Produit artisanal contre industriel
Mais il y a galettes et galettes : celles produites industriellement et que l’on retrouve à prix cassés dans la grande distribution, et celles des artisans boulangers-pâtissiers qui coûtent souvent la peau du dos. Selon une étude réalisée l’an dernier par Frédéric Adida, conseil en marketing spécialisé en pâtisserie, les tarifs s’échelonnent de 3 € la part à plus de 6 €, voire 8 € dans les grandes maisons parisiennes (Dalloyau, Lenôtre, La Maison du chocolat, Pierre Hermé…) contre moins de 1 € en grandes surfaces. Certes, les galettes ne sont pas les mêmes. « Comparer la mienne avec un produit industriel, c’est comme comparer du gros rouge à la tireuse avec un romanée-conti », s’insurge Jacques Génin, pâtissier et chocolatier hors pair à Paris.
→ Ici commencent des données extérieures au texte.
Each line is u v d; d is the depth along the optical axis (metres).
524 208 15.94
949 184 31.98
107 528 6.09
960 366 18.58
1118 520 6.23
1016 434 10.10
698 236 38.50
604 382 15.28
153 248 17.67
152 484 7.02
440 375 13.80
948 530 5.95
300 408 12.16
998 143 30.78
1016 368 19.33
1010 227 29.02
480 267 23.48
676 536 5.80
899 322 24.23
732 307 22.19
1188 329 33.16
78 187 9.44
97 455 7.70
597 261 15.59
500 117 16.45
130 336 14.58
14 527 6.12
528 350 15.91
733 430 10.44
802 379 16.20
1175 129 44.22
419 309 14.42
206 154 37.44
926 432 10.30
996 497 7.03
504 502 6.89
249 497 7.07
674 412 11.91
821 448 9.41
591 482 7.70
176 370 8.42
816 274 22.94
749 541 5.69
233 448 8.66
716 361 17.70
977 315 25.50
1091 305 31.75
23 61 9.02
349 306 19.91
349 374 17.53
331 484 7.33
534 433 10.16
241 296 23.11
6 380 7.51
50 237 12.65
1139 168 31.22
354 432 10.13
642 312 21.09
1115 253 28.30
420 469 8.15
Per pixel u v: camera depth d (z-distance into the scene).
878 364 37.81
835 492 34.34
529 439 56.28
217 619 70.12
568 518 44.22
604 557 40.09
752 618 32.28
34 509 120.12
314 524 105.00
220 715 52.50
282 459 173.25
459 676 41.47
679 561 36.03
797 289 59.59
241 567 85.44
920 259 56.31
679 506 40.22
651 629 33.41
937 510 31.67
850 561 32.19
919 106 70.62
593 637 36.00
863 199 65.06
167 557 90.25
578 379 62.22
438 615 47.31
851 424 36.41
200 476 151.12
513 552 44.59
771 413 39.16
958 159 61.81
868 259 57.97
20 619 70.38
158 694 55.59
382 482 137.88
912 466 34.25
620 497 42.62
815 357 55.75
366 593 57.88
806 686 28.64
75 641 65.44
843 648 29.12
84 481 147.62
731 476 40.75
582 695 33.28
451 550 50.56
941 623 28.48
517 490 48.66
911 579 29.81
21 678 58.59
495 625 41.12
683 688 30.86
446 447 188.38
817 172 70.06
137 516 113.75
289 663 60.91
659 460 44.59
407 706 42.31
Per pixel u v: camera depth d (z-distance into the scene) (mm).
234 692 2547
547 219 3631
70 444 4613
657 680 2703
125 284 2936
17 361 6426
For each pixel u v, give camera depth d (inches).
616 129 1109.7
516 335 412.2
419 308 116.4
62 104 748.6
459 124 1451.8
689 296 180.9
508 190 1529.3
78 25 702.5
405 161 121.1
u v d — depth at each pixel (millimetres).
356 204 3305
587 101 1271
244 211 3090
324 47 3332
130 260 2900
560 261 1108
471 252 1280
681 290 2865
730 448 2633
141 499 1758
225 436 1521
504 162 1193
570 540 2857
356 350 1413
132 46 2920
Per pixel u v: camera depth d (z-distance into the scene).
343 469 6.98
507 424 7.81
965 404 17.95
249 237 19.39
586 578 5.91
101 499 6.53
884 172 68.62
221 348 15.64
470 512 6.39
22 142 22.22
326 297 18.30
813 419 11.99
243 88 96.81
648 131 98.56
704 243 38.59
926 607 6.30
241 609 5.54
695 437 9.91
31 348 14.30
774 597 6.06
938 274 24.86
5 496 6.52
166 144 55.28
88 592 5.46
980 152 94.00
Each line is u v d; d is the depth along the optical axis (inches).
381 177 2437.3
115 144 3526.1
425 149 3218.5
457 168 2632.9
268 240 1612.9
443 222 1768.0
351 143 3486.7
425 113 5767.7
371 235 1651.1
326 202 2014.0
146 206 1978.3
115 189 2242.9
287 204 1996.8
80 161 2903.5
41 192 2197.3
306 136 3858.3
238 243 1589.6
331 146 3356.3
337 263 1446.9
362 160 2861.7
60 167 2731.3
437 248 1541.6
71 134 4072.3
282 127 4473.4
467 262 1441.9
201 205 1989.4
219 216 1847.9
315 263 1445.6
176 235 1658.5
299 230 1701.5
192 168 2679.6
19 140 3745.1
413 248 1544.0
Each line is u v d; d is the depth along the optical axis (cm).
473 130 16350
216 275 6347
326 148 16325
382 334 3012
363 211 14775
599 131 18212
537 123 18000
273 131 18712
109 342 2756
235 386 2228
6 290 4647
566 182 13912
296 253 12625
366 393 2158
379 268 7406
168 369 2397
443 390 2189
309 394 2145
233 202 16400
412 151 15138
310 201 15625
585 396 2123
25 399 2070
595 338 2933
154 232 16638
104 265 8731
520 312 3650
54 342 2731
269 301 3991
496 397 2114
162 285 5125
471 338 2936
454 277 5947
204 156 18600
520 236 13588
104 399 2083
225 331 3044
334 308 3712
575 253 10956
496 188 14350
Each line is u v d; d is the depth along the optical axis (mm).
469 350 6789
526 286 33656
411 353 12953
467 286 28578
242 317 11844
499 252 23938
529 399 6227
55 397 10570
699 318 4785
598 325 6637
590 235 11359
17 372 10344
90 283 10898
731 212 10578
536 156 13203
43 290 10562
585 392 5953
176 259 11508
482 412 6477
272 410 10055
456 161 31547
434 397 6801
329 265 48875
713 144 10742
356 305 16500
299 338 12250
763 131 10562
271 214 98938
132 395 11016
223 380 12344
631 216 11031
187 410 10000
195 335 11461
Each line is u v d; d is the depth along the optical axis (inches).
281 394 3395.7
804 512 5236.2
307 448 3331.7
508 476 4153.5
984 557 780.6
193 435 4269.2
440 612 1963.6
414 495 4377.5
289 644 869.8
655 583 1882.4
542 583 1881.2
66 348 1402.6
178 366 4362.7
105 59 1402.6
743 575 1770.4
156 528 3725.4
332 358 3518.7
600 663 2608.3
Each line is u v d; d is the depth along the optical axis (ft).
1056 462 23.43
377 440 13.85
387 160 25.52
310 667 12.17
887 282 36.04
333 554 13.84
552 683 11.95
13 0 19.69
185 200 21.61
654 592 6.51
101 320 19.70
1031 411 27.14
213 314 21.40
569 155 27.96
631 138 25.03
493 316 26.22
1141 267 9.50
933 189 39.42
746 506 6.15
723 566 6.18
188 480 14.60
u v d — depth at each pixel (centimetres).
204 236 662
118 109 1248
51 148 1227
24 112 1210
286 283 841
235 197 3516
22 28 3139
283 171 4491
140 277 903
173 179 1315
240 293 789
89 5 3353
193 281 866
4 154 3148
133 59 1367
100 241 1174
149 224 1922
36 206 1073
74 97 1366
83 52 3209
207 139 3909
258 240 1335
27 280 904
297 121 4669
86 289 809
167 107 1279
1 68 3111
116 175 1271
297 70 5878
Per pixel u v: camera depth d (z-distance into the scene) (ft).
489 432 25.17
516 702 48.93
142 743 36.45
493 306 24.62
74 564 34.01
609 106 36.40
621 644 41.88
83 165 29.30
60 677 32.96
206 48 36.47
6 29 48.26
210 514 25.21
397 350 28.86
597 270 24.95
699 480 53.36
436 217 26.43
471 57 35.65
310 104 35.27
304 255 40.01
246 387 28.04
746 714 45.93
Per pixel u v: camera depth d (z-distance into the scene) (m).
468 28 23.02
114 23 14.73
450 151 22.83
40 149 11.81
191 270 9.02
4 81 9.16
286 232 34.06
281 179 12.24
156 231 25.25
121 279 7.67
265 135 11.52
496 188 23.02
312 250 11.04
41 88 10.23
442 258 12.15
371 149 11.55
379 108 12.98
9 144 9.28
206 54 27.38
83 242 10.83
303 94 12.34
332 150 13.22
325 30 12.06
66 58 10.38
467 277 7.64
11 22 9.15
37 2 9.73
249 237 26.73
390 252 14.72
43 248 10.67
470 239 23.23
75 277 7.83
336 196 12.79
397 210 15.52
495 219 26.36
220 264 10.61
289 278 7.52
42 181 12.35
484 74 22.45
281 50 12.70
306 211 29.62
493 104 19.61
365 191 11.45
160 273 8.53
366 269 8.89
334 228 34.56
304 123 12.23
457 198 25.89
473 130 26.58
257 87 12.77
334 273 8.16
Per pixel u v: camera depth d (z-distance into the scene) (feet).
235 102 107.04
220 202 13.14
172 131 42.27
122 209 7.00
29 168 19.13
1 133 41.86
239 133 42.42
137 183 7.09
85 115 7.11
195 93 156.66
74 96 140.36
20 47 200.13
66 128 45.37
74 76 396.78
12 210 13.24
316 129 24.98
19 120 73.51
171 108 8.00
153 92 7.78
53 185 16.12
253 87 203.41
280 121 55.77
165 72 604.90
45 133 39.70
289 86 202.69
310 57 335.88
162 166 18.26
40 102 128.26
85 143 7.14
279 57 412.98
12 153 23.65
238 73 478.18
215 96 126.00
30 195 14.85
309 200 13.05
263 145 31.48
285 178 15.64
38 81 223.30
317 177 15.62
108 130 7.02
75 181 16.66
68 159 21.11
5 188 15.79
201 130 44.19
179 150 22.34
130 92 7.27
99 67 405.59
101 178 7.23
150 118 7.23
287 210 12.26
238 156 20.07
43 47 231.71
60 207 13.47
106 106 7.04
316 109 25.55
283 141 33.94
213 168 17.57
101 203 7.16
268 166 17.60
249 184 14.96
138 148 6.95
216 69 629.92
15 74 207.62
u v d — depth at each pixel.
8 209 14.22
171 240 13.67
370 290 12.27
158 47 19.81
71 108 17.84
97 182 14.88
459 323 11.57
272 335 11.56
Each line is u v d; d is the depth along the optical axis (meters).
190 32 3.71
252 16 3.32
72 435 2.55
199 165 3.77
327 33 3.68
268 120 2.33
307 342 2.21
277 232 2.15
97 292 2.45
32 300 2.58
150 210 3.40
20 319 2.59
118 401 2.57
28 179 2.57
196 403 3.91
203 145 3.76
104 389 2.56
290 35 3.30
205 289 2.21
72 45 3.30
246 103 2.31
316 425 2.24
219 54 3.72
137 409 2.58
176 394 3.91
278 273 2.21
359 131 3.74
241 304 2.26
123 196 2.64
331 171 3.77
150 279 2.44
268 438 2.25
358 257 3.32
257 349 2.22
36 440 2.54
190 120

Pour justifier des tarifs parfois prohibitifs, les artisans mettent en avant le prix des bonnes matières premières : pâte feuilletée au beurre frais, AOP Charentes-Poitou de préférence, et farine sélectionnée chez un excellent meunier, amandes issues à 100 % du fruit de l’amandier, etc. (voir encadré). « Dans les galettes industrielles, on remplace souvent les amandes issues du fruit de l’amandier par des amandes d’abricot ou de pêche. Pour serrer les coûts, on ajoute des agents de charge, comme de la chapelure dans le fourrage, ou on force sur le sucre. On met plus de farine et d’eau dans la pâte pour diminuer le beurre », affirme Pierre Mirgalet, président de la Confédération des artisans pâtissiers de France. Mais c’est essentiellement le coût de la main-d’œuvre, lié à sa durée de fabrication, qui joue sur le prix de la galette. En effet, il faut trois jours pour faire une galette dans les règles de l’art. Car entre chaque manipulation (pétrissage de la pâte, feuilletage, découpe des deux abaisses et fourrage, quadrillage et dorure au jaune d’œuf, cuisson), s’intercalent des temps de repos de la pâte. « En coût matière, sans compter la totalité des frais fixes, et en fonction des tailles, on est entre 6 et 10 € sur une galette aux amandes de bonne qualité », indique Gontran Cherrier, boulanger-pâtissier parisien qui vend ses galettes de 15,20 € (4-5 personnes) à 30,40 € (8-10 personnes).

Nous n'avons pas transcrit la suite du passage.